Selected text:
Characteristics of temperature evolution from 1960 to 2015 in the Three Rivers’ Headstream Region, Qinghai, China

The spatiotemporal characteristics analysis

The temporal characteristics

As seen in Fig. 2a, the climate tendency rate of the annual mean temperature series is 0.337 °C per decade, and its correlation coefficient is 0.7674 (> r₀.₀₁ = 0.3357). In conjunction with the result of the M–K trend test, this finding demonstrates that the annual mean temperature has significantly increased in the past 56 years. In addition, the climate tendency rates of the annual mean temperature in the LARHR, YERHR and YARHR are 0.352 °C per decade, 0.34 °C per decade and 0.319 °C per decade, respectively (except for the climate tendency rate of the annual temperature in the YARHR, the correlation coefficients of the annual temperature series exceeded the significance level of 0.01). These rates exceed the mean rising rate of annual mean temperature in China (0.21–0.25 °C per decade) and that of the global annual mean temperature (0.07℃ per decade) in the past 56 years. The climate tendency rates of the annual mean temperature in the LARHR and YERHR were higher than those in Northwest China (0.32 °C/10a)^1,27, and the climate tendency rate of the annual mean temperature in the YARHR was similar to that in Northwest China. The higher annual climate tendency rate of the THRHR is related to the increase in the lowest night temperature in the study area²⁸ and the large amount of solar radiation in the lower altitude area of the THRHR¹³; furthermore, it may also be related to the decrease in total cloud cover and the increase in snow cover in the study area²⁹. In addition, as seen in Fig. 2a,b, the annual mean temperature of the THRHR has increased significantly since the late1990s.

Data records:
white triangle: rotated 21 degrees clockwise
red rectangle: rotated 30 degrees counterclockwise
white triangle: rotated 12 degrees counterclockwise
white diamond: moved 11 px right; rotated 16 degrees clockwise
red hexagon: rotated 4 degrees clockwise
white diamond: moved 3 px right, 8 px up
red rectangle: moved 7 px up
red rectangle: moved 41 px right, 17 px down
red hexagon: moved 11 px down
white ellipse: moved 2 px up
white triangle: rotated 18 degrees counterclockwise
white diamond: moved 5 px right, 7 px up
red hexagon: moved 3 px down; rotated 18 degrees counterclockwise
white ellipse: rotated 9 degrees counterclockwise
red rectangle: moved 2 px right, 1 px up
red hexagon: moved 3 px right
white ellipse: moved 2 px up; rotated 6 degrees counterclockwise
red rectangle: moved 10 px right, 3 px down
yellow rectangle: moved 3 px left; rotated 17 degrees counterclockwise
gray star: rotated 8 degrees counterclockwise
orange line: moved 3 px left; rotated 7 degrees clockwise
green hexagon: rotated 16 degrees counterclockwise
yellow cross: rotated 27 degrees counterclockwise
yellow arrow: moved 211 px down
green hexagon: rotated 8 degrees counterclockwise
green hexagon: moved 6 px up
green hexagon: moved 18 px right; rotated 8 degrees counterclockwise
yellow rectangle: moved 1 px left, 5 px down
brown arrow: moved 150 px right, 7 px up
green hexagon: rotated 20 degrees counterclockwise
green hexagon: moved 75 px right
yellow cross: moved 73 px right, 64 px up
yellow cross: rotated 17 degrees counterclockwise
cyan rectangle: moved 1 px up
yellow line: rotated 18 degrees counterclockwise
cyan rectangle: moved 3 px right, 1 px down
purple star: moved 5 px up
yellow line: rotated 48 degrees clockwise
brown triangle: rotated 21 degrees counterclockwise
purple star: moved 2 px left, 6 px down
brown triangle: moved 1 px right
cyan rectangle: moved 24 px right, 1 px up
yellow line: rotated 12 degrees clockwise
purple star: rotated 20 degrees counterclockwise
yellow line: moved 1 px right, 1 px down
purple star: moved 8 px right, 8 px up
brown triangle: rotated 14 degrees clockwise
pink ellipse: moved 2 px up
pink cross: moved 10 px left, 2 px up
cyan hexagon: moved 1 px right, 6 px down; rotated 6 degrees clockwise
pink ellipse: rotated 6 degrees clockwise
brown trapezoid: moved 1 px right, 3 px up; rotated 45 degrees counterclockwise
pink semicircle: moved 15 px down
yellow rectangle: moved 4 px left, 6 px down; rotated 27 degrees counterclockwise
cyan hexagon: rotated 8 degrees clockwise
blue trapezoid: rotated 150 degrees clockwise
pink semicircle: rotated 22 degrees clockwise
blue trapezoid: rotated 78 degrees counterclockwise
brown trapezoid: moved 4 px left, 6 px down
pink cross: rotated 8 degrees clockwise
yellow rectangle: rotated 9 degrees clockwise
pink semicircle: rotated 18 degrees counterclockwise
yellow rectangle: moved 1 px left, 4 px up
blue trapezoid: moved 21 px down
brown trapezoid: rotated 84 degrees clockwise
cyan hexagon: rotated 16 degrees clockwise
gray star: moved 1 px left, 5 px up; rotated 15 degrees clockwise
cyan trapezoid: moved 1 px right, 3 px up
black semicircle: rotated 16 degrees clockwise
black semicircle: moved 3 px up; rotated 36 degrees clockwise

Do this: In one to three sentences, explain what the passage on temperature in the Three Rivers' Headstream Region links to the region's higher annual climate tendency rate. The data here were taken from a separate source.

Complete answer: The higher rate is tied to the rise in the lowest night temperature in the study area and to the large amount of solar radiation in the region's lower-altitude area. It may also be connected to a decrease in total cloud cover and an increase in snow cover in the study area.